The Internet Systems Consortium (ISC) has rolled out security updates for BIND to address a high severity vulnerability that could be remotely exploited to crash DNS servers.
The flaw discovered by Jayachandran Palanisamy of Cygate AB and tracked as CVE-2017-3145, is caused by a use-after-free bug that can lead to an assertion failure and crash of the BIND name server (named) process.
“BIND was improperly sequencing cleanup operations on upstream recursion fetch contexts, leading in some cases to a use-after-free error that can trigger an assertion failure and crash in named.” reads the security advisory published by ISC.
According to the ISC there is no evidence that the flaw has been exploited in attacks in the wild, but the ISC states that many crashes caused by the bug have been reported by “multiple parties.”

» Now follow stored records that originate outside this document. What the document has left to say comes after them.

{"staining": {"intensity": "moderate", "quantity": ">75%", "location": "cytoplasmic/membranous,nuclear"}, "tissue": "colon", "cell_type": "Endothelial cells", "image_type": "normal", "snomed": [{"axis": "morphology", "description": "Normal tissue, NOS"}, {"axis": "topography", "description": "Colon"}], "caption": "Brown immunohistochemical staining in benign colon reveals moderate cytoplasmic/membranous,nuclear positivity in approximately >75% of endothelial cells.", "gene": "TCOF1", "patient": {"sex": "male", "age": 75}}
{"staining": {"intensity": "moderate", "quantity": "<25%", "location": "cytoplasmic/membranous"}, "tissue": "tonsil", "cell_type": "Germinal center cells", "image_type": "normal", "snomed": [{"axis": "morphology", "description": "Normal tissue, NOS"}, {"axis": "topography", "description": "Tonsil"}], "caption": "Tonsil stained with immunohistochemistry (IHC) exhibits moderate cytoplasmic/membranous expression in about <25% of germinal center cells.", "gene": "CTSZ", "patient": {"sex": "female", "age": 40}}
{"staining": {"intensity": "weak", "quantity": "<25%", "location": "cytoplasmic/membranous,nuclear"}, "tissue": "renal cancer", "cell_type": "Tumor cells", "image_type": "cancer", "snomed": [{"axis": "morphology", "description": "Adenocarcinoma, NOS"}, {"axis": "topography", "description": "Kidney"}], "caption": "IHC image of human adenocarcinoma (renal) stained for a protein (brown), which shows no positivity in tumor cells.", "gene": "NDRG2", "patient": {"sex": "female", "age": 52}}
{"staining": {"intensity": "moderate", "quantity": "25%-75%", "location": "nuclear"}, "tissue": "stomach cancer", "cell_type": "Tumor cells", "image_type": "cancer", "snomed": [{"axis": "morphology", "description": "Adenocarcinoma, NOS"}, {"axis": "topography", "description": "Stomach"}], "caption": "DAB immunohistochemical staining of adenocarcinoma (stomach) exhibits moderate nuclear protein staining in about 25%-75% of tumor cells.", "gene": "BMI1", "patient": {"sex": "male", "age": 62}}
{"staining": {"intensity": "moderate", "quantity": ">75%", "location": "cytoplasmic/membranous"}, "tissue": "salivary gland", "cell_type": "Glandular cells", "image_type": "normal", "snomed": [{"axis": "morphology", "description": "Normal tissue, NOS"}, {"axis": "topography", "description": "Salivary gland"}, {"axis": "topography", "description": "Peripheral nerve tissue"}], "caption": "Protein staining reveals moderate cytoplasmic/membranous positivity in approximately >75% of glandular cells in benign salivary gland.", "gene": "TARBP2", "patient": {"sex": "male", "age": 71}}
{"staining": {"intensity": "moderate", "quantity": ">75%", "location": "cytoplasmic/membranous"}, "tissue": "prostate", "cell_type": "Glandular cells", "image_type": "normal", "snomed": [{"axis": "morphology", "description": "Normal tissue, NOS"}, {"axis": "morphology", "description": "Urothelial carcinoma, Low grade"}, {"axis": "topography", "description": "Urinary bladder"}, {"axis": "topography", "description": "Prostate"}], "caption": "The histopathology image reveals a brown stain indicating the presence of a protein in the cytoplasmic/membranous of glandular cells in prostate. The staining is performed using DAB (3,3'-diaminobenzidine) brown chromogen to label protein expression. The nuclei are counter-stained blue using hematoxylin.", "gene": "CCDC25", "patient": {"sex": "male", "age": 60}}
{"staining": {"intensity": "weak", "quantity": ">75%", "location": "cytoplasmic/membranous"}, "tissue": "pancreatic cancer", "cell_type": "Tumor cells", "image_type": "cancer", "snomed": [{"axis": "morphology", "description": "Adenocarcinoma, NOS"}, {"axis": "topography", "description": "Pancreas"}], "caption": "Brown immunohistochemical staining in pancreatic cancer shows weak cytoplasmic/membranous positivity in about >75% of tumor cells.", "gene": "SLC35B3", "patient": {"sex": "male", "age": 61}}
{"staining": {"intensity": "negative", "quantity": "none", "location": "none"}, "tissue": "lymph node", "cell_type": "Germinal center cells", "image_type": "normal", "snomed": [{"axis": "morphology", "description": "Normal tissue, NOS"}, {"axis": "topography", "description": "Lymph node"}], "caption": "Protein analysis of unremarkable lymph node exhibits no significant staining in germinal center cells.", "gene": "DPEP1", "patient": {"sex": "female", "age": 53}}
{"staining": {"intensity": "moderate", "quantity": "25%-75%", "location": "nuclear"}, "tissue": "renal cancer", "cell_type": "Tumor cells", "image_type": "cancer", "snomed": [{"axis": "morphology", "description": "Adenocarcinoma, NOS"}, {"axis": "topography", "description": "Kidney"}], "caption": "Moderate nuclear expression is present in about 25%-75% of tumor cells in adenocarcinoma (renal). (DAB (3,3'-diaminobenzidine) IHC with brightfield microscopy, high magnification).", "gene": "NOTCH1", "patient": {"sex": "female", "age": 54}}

The issue impacted systems that operate as DNSSEC validating resolvers, the experts suggest to temporarily disable DNSSEC validation as a workaround.
“While this bug has existed in BIND since 9.0.0, there are no known code paths leading to it in ISC releases prior to those containing the fix for CVE-2017-3137. Thus while all instances of BIND ought to be patched, only ISC versions [9.9.9-P8 to 9.9.11, 9.10.4-P8 to 9.10.6, 9.11.0-P5 to 9.11.2, 9.9.9-S10 to 9.9.11-S1, 9.10.5-S1 to 9.10.6-S1, and 9.12.0a1 to 9.12.0rc1] acting as DNSSEC validating resolvers are currently known to crash due to this bug. The known crash is an assertion failure in netaddr.c.” continues the advisory.
The ISC also disclosed a medium severity DHCP flaw tracked as CVE-2017-3144 that affect versions 4.1.0 to 4.1-ESV-R15, 4.2.0 to 4.2.8, and 4.3.0 to 4.3.6.
“A vulnerability stemming from failure to properly clean up closed OMAPI connections can lead to exhaustion of the pool of socket descriptors available to the DHCP server. ” reads the ISC advisory.
“By intentionally exploiting this vulnerability an attacker who is permitted to establish connections to the OMAPI control port can exhaust the pool of socket descriptors available to the DHCP server. Once exhausted, the server will not accept additional connections, potentially denying access to legitimate connections from the server operator. While the server will continue to receive and service DHCP client requests, the operator can be blocked from the ability to use OMAPI to control server state, add new lease reservations, etc.,”
ISC has already developed a patch that will be rolled out in the future DHCP releases, as a workaround it is possible to disallow access to the OMAPI control port from unauthorized clients.